Es ist ein FÜR: Gynäkologe FÜR die Frau, Hebamme FÜR die Frau, Kinderarzt FÜR Mutter und Kind, Stillberaterin FÜR Mutter und Kind

und mit diesem Blickwinkel sollten alle Parteien rund um die Familie zusammenarbeiten, Informationen vermitteln und austauschen und neben ihrer Fachkompetenz immer folgendes im Hinterkopf behalten:

Es geht nicht um den Weg der für uns als „Spezialisten“ auf dem jeweiligen Gebiet richtig wäre, es geht nicht darum, dass ich meine Unsicherheit verdecke, es geht nicht darum, dass ich mich über andere Berufsstände erhebe, es geht darum

  • dass wir Verantwortung gegenüber der Familie, die wir betreuen, haben
  • dass wir im Sinne der Familie Hilfestellungen geben
  • dass wir den Start in ein Leben als Familie erleichtern und ebenen
  • dass wir ein offenes Ohr für die Bedürfnisse der Familie haben und dementsprechend agieren.

Darum geht es.

Und für all die werdenden Mütter und Familien da draußen:

Hört auf Euer Bauchgefühl, holt gegebenenfalls eine zweite Meinung ein, informiert Euch, sagt nein, wenn es gegen Euer Bauchgefühl spricht, sucht Euch Eurer Team/Clan welches Ihr um Euch scharrt, das Euch stützt, entlastet, auffängt und am Wichtigsten vertraut Euch und Eurem Bauchgefühl.

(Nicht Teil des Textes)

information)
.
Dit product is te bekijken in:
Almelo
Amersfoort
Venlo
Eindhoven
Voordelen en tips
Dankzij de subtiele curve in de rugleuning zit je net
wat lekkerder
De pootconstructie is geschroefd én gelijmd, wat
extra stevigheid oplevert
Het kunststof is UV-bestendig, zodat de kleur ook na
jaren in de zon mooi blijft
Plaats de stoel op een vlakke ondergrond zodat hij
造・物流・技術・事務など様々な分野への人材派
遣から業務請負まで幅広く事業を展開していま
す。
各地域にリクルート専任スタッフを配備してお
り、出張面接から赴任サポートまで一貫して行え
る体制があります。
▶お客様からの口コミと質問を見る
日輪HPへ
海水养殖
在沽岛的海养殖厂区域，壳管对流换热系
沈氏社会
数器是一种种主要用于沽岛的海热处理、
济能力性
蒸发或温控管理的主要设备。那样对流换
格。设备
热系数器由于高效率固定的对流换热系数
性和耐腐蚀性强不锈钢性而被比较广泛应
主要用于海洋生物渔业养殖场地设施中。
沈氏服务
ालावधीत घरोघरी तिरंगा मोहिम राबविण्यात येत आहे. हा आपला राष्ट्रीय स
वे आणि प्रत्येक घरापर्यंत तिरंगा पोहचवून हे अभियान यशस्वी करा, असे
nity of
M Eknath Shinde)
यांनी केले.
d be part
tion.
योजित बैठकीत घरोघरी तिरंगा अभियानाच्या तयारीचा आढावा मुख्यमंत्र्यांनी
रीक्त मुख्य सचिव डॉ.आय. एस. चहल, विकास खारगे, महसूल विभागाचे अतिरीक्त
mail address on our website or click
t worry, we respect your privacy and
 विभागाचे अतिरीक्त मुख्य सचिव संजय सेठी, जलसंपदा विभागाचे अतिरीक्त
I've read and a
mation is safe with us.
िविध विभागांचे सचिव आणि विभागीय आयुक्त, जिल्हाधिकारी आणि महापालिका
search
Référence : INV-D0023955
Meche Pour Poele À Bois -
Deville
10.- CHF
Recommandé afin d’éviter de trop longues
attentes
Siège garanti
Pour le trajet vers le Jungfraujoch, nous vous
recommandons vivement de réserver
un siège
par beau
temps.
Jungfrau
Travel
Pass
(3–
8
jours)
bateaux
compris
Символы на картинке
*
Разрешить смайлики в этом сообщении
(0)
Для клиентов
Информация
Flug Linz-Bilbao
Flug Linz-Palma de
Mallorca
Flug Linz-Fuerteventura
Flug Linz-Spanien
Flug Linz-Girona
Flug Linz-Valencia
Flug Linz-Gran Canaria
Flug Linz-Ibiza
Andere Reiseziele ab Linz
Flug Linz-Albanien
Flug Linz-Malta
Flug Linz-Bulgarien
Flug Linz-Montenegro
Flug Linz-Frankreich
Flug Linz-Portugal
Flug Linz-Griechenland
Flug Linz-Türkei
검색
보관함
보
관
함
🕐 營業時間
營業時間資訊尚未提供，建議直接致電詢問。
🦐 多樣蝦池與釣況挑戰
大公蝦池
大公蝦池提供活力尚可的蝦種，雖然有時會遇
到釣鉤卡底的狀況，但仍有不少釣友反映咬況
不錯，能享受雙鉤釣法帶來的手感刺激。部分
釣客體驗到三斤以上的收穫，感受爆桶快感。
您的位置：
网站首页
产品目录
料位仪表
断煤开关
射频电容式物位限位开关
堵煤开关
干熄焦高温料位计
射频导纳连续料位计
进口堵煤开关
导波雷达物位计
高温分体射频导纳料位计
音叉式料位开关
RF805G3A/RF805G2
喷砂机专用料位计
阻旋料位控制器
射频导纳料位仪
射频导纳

Eine kurze Anmerkung zum Schluss: selbstverständlich gibt es viel Fachpersonal oder Spezialisten die im Sinne der Familien zusammenarbeiten, die sich ständig weiterbilden, sich aufopfern um den Familien zur Seite zu stehen. Sinn dieses Artikels ist es nicht alle über einen Kamm zu scheren, sondern denen die sich angesprochen fühlen, einen Gedankenanstoß zu geben. Allen anderen sei im Sinne des FÜR die Familien ein herzlicher Dank für ihre wunderbare Arbeit für die Familien ausgesprochen.